Persyaratan kosmetik dan perawatan kulit yang aman yaitu, tidak terlepas dari faktor lingkungan, faktor manusia dan faktor kosmetik itu sendiri. Memilih kosmetik hendaknya sesuai dengan keadaan dan daerah. Di negara tropis tentunya kurang cocok menggunakan kosmetik yang berpemutih atau banyak mengandung minyak. Jenis produk ini lebih cocok bagi mereka yang berada di wilayah subtropis seperti Eropa.
Sebagai konsumen harus pandai memilih kosmetik sesuai dengan jenis dan kebutuhan kulit. “Jangan mengharapkan kulit putih seperti orang Barat dan jangan memilih pemutih instan yang kelak berefek negatif. Misalnya, kulit menjadi merah-merah karena teriritasi, atau bahkan kulit seperti terbakar. Pilihkan kosmetik yang menjaga kecantikan sepanjang masa atau long life beauty,” paparnya.
Bukan kabar baru lagi, jika akhir-akhir ini marak dipasarkan kosmetik pemutih. Namun dalam memilihnya harus hati-hati, karena masih ada pemutih yang mengandung bahan berbahaya, seperti merkuri dan hidroquinon dalam dosis berlebihan.

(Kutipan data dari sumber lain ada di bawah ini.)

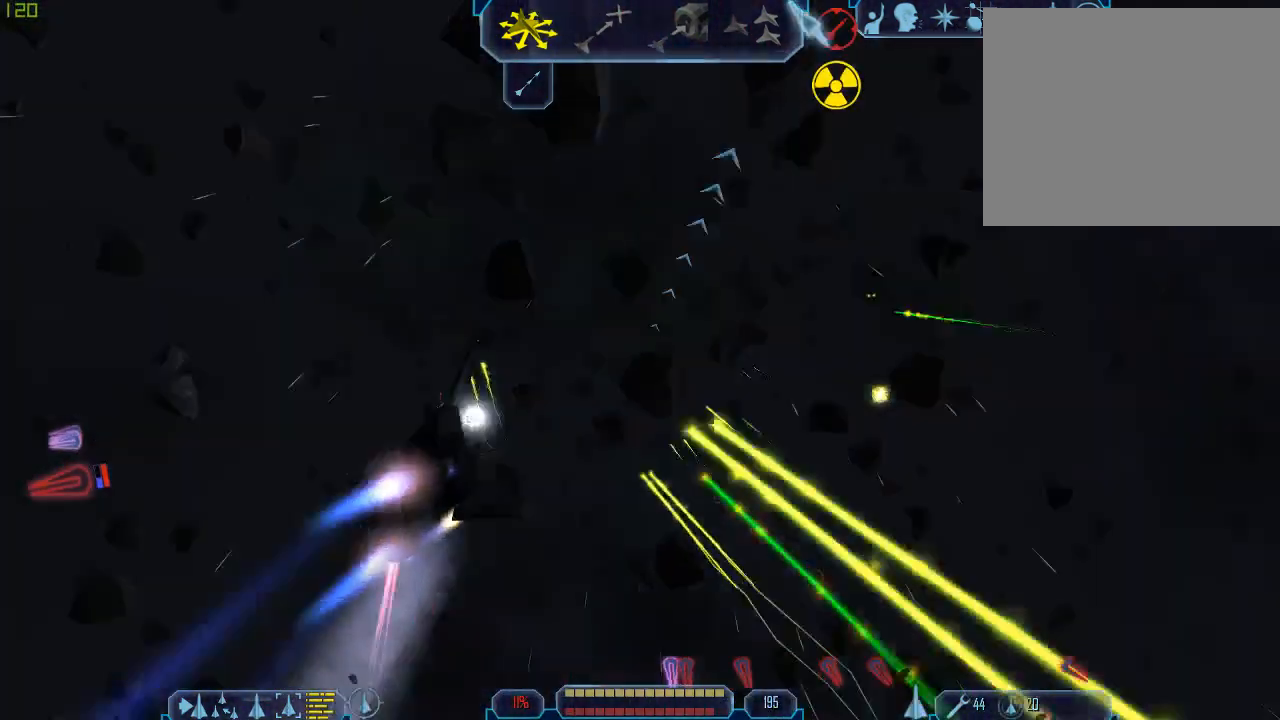
{"keys": ["a", "q", "tab"], "mouse": [], "events": [[300, "q", "down"], [367, "d", "up"], [500, "a", "down"]]}
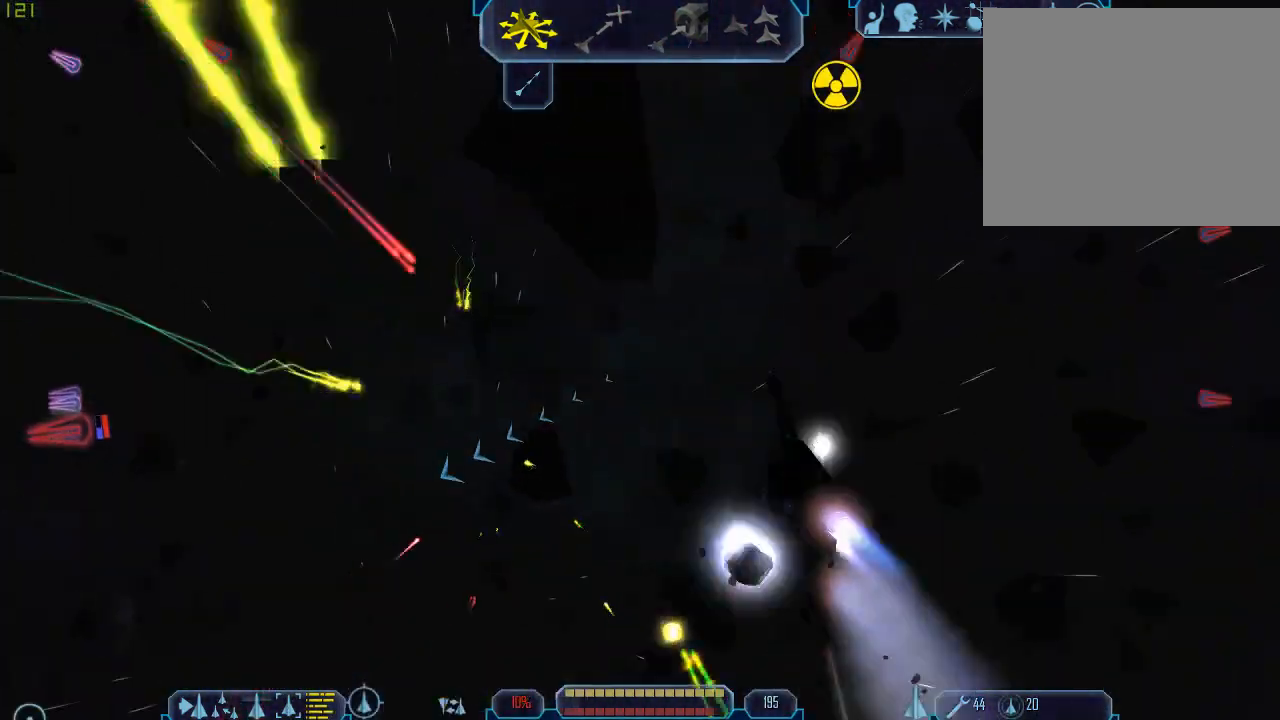
{"keys": [], "mouse": [], "events": [[33, "q", "up"], [333, "z", "down"], [367, "a", "up"], [367, "tab", "up"], [433, "z", "up"]]}
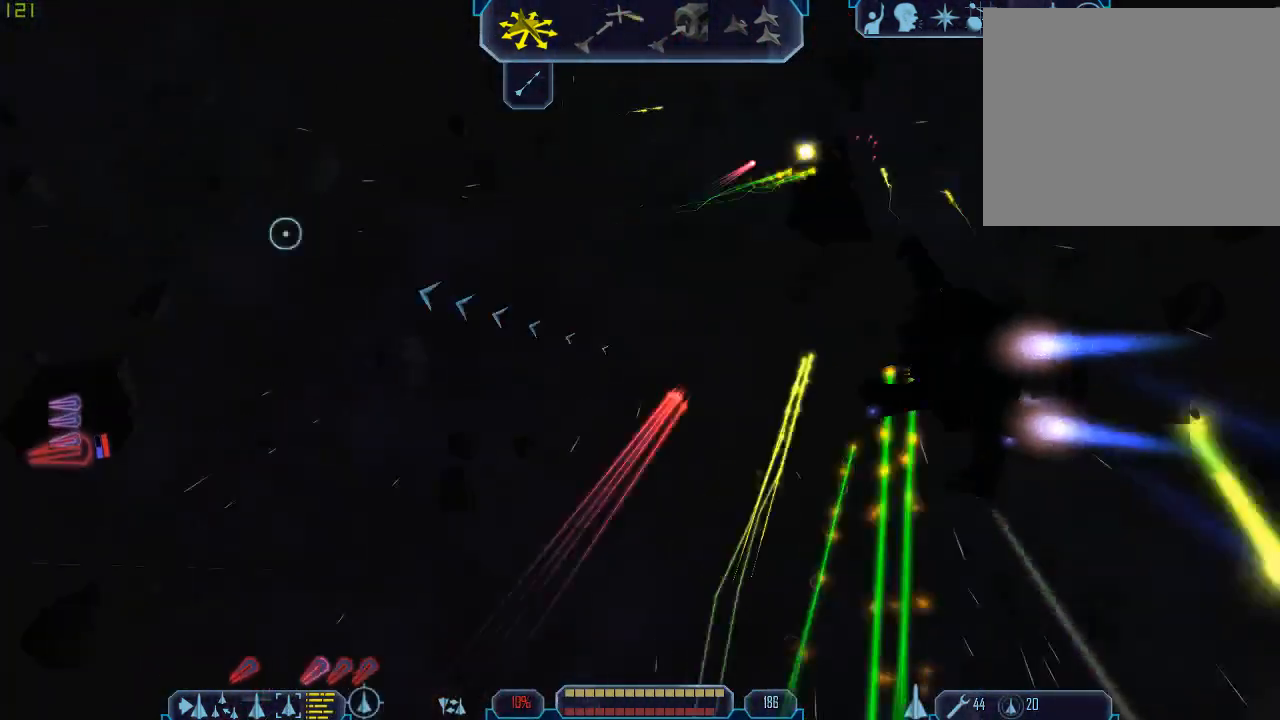
{"keys": ["z"], "mouse": [], "events": [[33, "tab", "down"], [67, "a", "down"], [433, "z", "down"], [467, "a", "up"], [500, "tab", "up"]]}
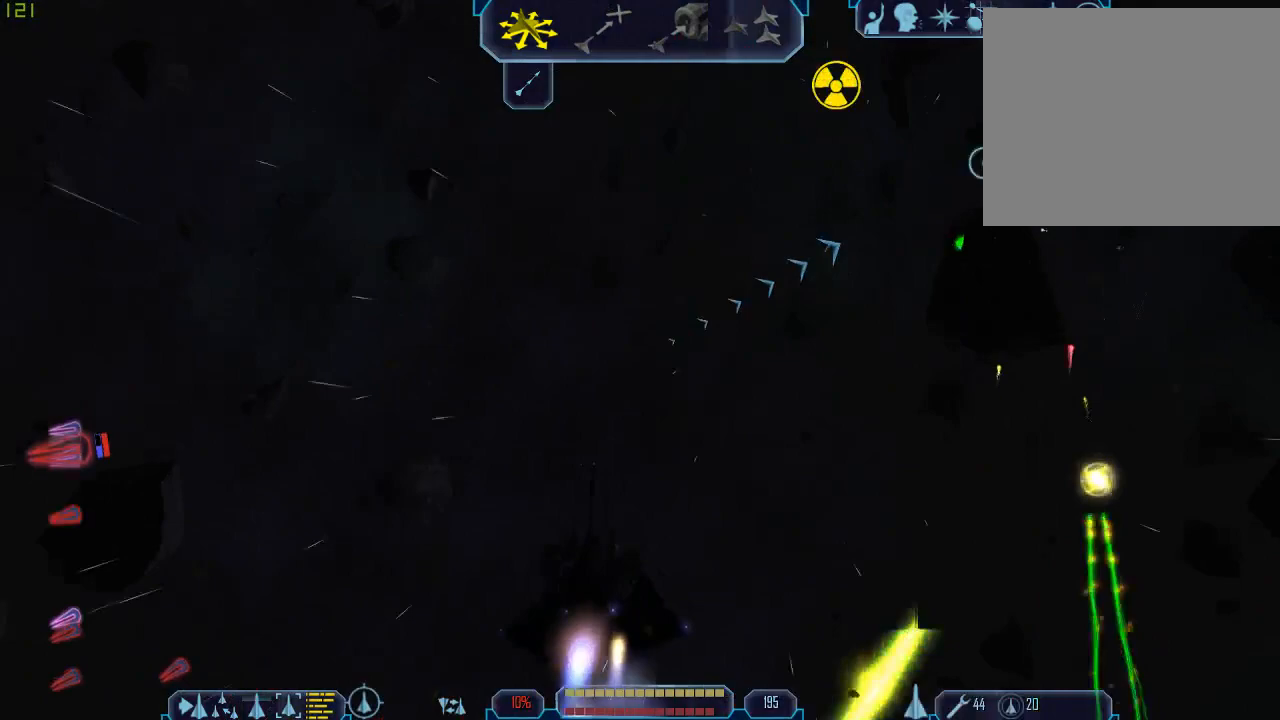
{"keys": ["d", "tab"], "mouse": [], "events": [[33, "z", "up"], [267, "d", "down"], [267, "tab", "down"]]}
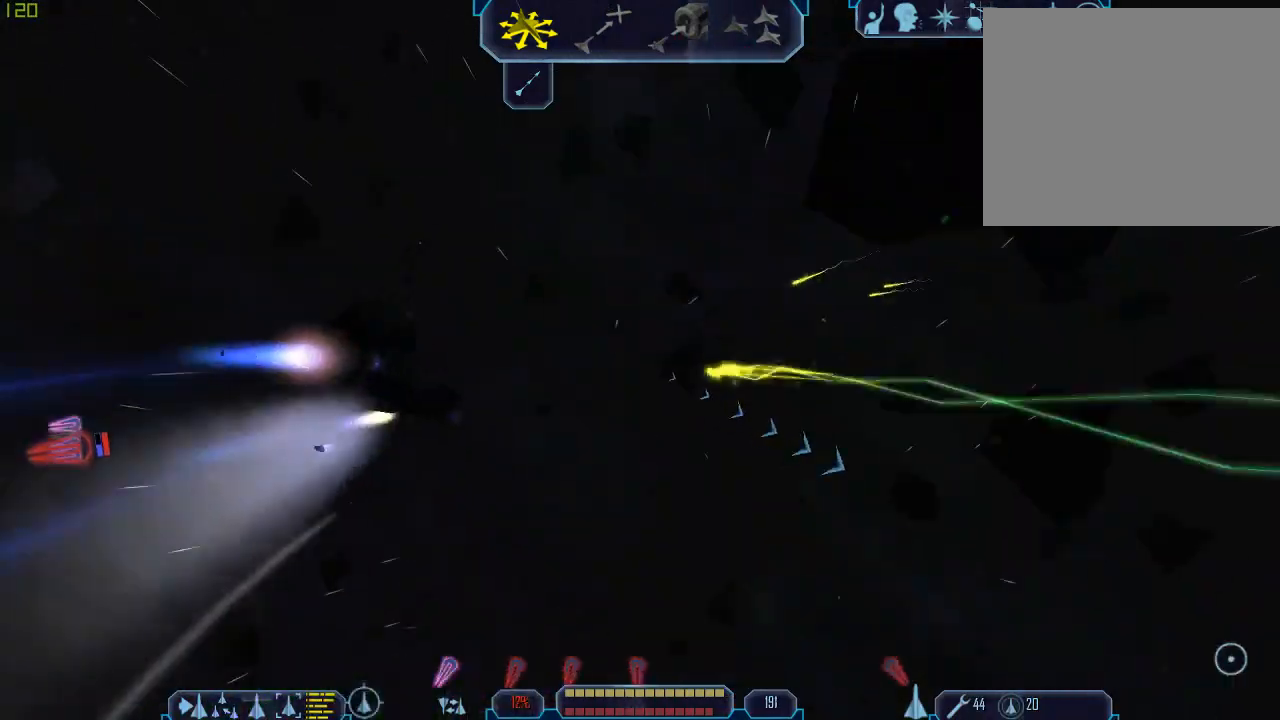
{"keys": ["d", "tab"], "mouse": [], "events": []}
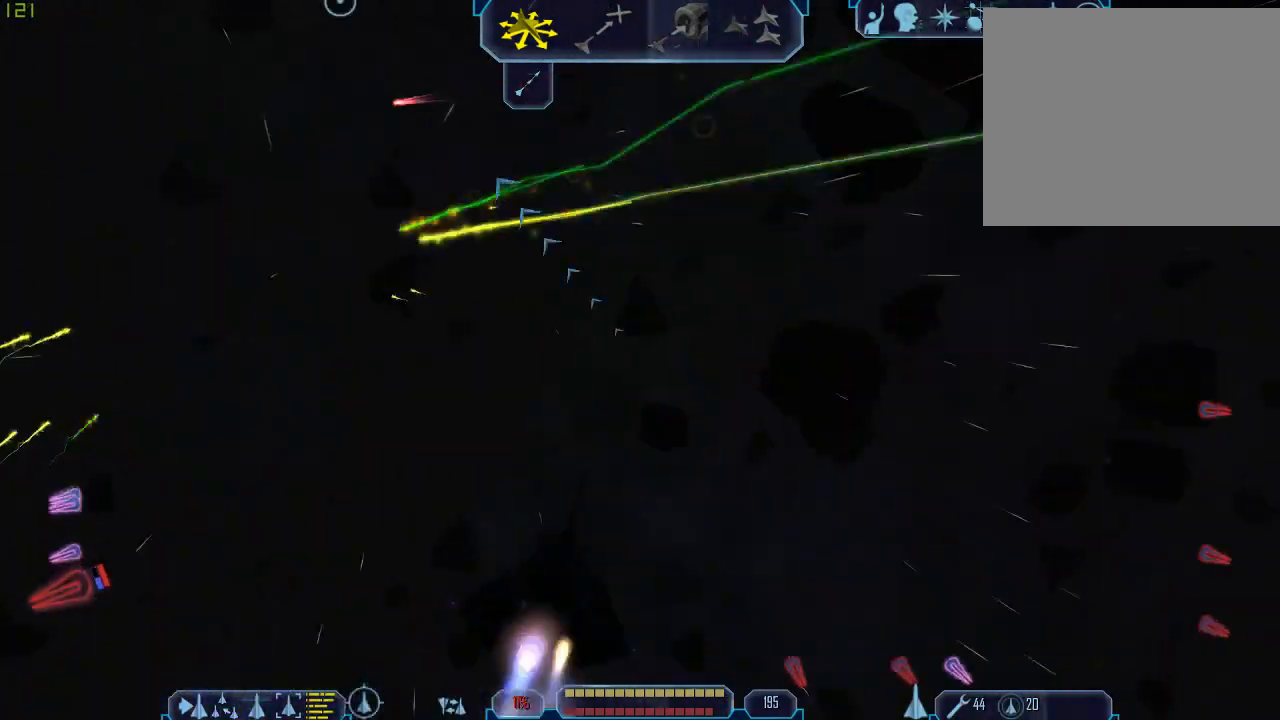
{"keys": ["a", "tab"], "mouse": [], "events": [[133, "q", "down"], [200, "d", "up"], [400, "a", "down"], [433, "q", "up"]]}
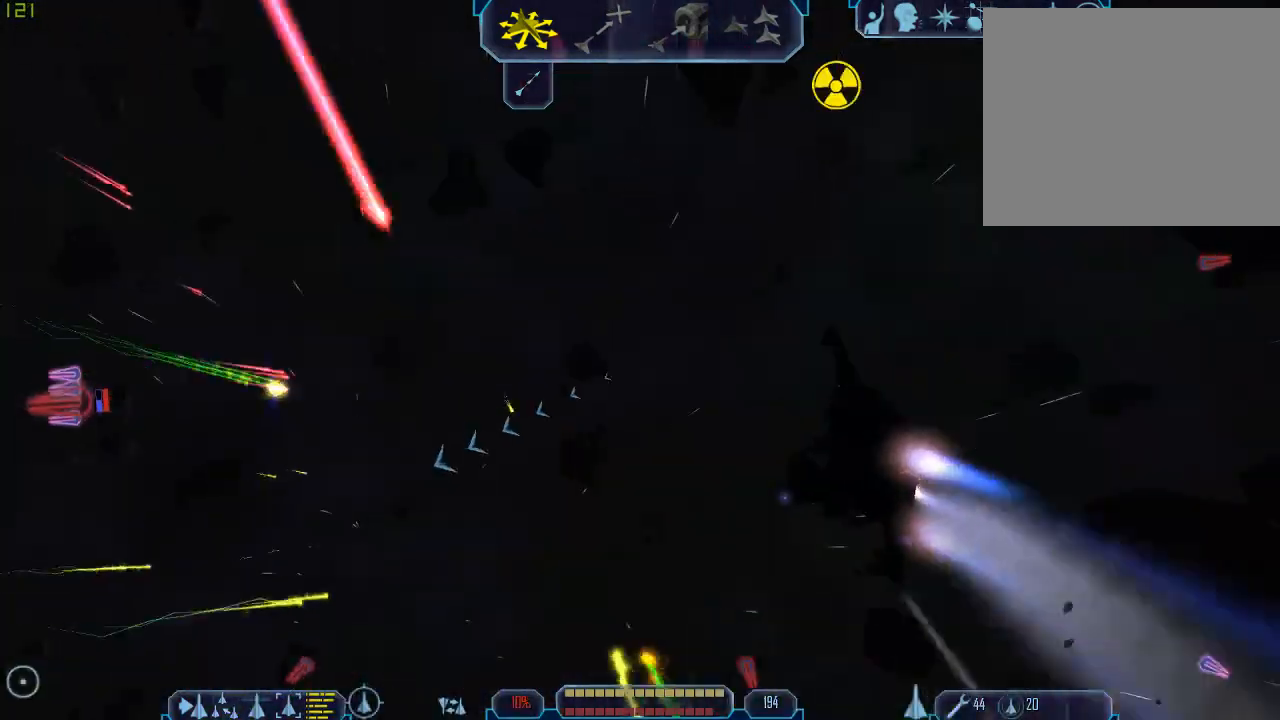
{"keys": ["a", "tab"], "mouse": [], "events": [[267, "z", "down"], [333, "a", "up"], [333, "tab", "up"], [367, "z", "up"], [467, "tab", "down"], [500, "a", "down"]]}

Pemakaian hidroquinon berlebih dapat menyebabkan kulit iritasi, dan jika dihentikan kulit akan seperti semula, bahkan bisa lebih buruk. Lebih bahaya lagi merkuri. Logam yang sebenarnya sudah dilarang itu memang menjadikan kulit tampak putih mulus, tetapi lama-kelamaan akan mengendap di bawah kulit. Setelah bertahun-tahun kulit akan biru kehitaman, bahkan dapat memicu timbulnya kanker. Kadar zat pemutih hidroquinon untuk kosmetik hanya diperbolehkan dua persen, lebih dari itu harus diperlakukan sebagai obat.
Krim pemutih merupakan campuran bahan kimia yang bertujuan memucatkan noda hitam pada kulit. Dalam jangka waktu lama krim tersebut dapat menghilangkan atau mengurangi hiperpigmentasi pada kulit. Namun jangan salah, penggunaan yang terus-menerus justru akan menimbulkan pigmentasi dengan efek permanen.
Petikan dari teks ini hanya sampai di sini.